Australia is failing young people when it comes to reading, mathematics and HIV infections: New UNICEF report

SYDNEY, Wednesday 6 March 2018:  According to UNICEF’s report Progress for Every Child in the Sustainable Development Goal Era 2030, released today, the proportion of Australian children achieving at least minimum proficiency in reading or mathematics by 2030 will not be met, nor will the target associated with the number of new HIV infections among 15-19 year old boys and girls.
“Children in Australia are being left behind, particularly in literacy and numeracy among children at lower secondary level,” said Amy Lamoin, Director of Policy and Advocacy, UNICEF Australia.
The Sustainable Development Goals (SDGs) have been put in place by the UN as a universal call to action to end poverty, protect the planet and ensure that all people enjoy peace and prosperity – to meet the needs of today without compromising the needs of tomorrow. They contain an expansive monitoring framework of 17 goals, 169 targets and 232 indicators.
“For millions of children, the extent to which the world delivers on the SDG promise will determine the course of their lives – affecting their chances of surviving their early years, growing and thriving physically, learning and developing their overall potential,” said Ms Lamoin. “This is of critical importance, because we have obligations to children and their lives determine the future of this planet.”

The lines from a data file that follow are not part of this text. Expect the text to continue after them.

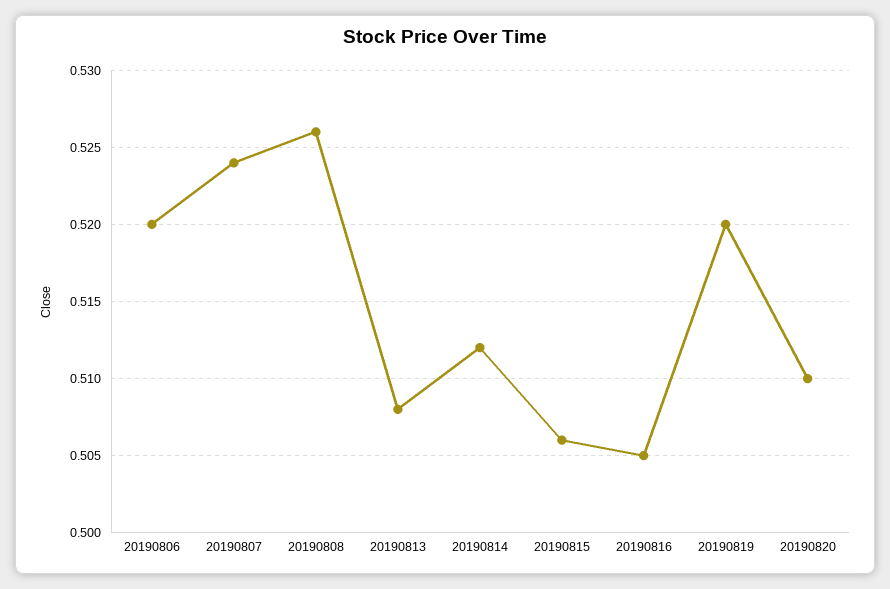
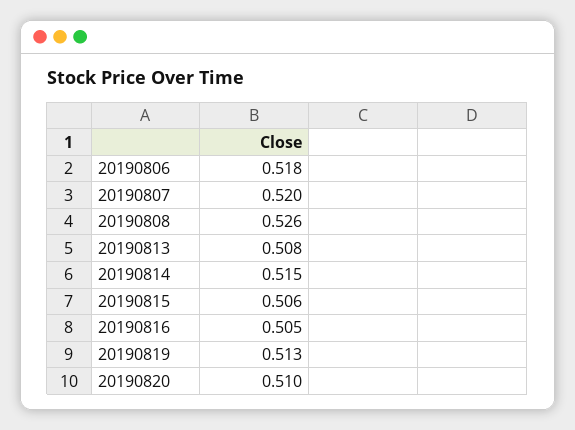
  {
-   "20190806": 0.52,
+   "20190806": 0.518,
-   "20190807": 0.524,
+   "20190807": 0.52,
    "20190808": 0.526,
    "20190813": 0.508,
-   "20190814": 0.512,
+   "20190814": 0.515,
    "20190815": 0.506,
    "20190816": 0.505,
-   "20190819": 0.52,
+   "20190819": 0.513,
    "20190820": 0.51
  }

The report finds that, globally, most countries have insufficient data to be able to measure their progress against achieving the targets across the 44 internationally agreed SDG indicators, to be met by 2030. This accounts for over half a billion children. Australia is one of these countries.
Australia’s lack of available data is most pronounced across the ‘protection’ and ‘fair chance’ dimensions. For protection, relevant goals and indicators include intimate partner violence against girls, sexual violence perpetrated on girls and boys, and child labour. For a fair chance, goals and indicators include extreme poverty and living below that national poverty line.
Australia has met its targets on a number of measures to do with ‘survive and thrive’ and ‘environment’. For survive and thrive, these include neonatal mortality rate, the proportion of the target population covered by all vaccinations covered in the national programme and the proportion of births attended by skilled health professionals. For environment, they include the proportion of the population using basic sanitation or basic drinking water services, the mortality rate attributed to household and ambient air pollution, and the proportion of the population with primary reliance on clean fuels and technology.
Global projections show that between now and 2030:
- 10 million additional children would die of preventable causes before their fifth birthday;
- 31 million children would be left stunted due to lack of adequate nutrition;
- 22 million children would miss out on pre-primary education;
- 150 million girls will marry before their 18th birthday;
- 670 million people, many of them children, will still be without basic drinking water. 

While each government is ultimately accountable to generate the data that will guide and measure achievement of the goals, the international community has an obligation to partner with them to make sure the SDG targets are met. Australia must do better for its children where it is not meeting minimum standards of the SDGs, and act as a leading global citizen to support the most vulnerable children worldwide.
Country specific data is available here.
Notes to Editors
The report ranked countries from highest to lowest using the World Bank Statistical Capacity score which assesses capacity in terms of:
- Methodology - how major indicators are measured
- Source data - what surveys and administrative data systems are functioning well
- Periodicity- how frequently the statistics are collected and released
Of the 44 indicators linked to nine SDGs specific to children, 39 were assessed for data availability and progress. On average, 75-80 percent of indicators in countries either have insufficient data or show insufficient progress.